▶ _Texte fourni_:
● ● ● ● ●

Par Laurence Ryf
C’est au travers d’un compte-rendu de projet que j’aimerais présenter ici une démarche pédagogique fortement inspirée des méthodes prévalant en FLE/FLS. J’ai choisi d’exposer un travail sur le Conte, mené en partenariat entre une classe d’accueil de collège et une classe de maternelle, parce qu’aucun projet ne m’a jamais donné autant de satisfactions. Les progrès des élèves ont été réels et ont été confirmés par les bons résultats qu’ils ont obtenus l’année suivante en classe banale.
Un projet pédagogique annuel classe d’accueil / grande section maternelle
Parce que le conte est également au programme en 6ème, bon nombre de collègues de lettres retrouveront sans doute dans l’exposé qui suit des démarches qu’ils connaissent et mettent en pratique. Nombreuses et actives sont les structures partenaires, des conteurs interviennent dans beaucoup d’écoles et de collèges et les participants –adultes comme enfants – à ce type d’actions se disent toujours satisfaits. Toutefois, si l’on s’en tient à ce que proposent les manuels, on constate de grandes différences tant dans les objectifs que dans les activités proposées entre les deux types de classes.
Une classe d’accueil de collège réunit des élèves âgés de 11 à 15 ans, nouvellement arrivés dans le pays et ne maîtrisant pas la langue française. Une formation « intensive » (11 à 12 heures de français par semaine) leur est proposée pendant un an, à la suite de quoi ces élèves sont intégrés dans les classes dites « banales » en fonction de leur niveau mais aussi de leur âge.
De loin, l’objectif semble relever du défi : il s’agit en un an d’apprendre à maîtriser les quatre habiletés (expression et compréhension orale et écrite), et, plus généralement, à communiquer en français.

● ● ● ● ●

▶ _Lignes fournies_:
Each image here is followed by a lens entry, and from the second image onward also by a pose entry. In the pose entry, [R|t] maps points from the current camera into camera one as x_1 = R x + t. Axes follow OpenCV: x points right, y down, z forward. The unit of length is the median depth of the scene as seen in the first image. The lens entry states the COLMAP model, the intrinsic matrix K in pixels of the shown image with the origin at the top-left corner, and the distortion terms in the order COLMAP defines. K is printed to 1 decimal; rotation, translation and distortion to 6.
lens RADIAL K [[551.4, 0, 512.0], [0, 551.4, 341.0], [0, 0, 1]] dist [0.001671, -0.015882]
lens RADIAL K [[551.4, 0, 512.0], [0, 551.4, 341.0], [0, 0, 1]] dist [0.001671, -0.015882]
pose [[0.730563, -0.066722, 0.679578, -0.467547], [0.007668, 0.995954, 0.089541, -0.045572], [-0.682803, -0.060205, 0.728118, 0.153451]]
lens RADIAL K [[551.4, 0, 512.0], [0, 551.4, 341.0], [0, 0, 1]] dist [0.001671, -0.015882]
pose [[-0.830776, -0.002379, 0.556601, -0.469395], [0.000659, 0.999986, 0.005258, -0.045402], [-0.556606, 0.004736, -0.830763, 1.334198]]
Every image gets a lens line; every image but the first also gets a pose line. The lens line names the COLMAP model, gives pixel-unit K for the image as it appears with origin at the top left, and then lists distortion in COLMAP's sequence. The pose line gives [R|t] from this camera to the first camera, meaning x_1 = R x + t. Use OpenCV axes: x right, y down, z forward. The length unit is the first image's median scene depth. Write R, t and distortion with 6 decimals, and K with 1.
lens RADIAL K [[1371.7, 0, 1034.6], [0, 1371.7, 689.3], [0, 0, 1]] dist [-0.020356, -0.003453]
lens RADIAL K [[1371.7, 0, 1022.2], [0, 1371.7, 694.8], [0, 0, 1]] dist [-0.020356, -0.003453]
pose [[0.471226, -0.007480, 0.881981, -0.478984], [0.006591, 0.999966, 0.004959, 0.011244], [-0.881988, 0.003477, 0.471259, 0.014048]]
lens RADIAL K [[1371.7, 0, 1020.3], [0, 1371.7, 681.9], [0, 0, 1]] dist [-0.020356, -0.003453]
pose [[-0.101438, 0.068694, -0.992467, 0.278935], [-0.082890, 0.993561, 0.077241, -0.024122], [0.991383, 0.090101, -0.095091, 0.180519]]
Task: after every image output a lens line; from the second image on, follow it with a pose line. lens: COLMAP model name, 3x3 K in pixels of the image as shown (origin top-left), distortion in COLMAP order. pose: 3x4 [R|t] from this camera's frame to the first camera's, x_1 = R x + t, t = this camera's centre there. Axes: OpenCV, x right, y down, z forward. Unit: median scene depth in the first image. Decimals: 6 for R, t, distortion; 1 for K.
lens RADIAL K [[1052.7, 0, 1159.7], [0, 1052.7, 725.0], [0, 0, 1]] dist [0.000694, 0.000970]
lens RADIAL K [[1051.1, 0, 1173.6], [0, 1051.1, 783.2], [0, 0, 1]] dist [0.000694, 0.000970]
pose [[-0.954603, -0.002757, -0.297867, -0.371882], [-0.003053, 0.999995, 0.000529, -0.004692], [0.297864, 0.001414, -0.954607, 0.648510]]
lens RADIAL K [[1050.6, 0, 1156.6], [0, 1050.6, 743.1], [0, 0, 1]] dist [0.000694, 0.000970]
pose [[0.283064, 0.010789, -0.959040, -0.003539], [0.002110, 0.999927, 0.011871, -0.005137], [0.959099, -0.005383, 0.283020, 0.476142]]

● ● ● ● ●

▶ _Consigne_:
Répondez à ces questions d'après le compte-rendu sur le conte :
1. Quel est l'âge des élèves réunis dans une classe d'accueil de collège ?
2. Combien d'heures de français par semaine la formation « intensive » comprend-elle ?
3. Avec quelle classe la classe d'accueil a-t-elle mené le travail sur le conte ?

▶ _Zone de réponse_:
1. Les élèves d'une classe d'accueil de collège sont âgés de 11 à 15 ans.
2. La formation « intensive » comprend 11 à 12 heures de français par semaine.
3. La classe d'accueil a mené ce travail avec une classe de maternelle, de grande section.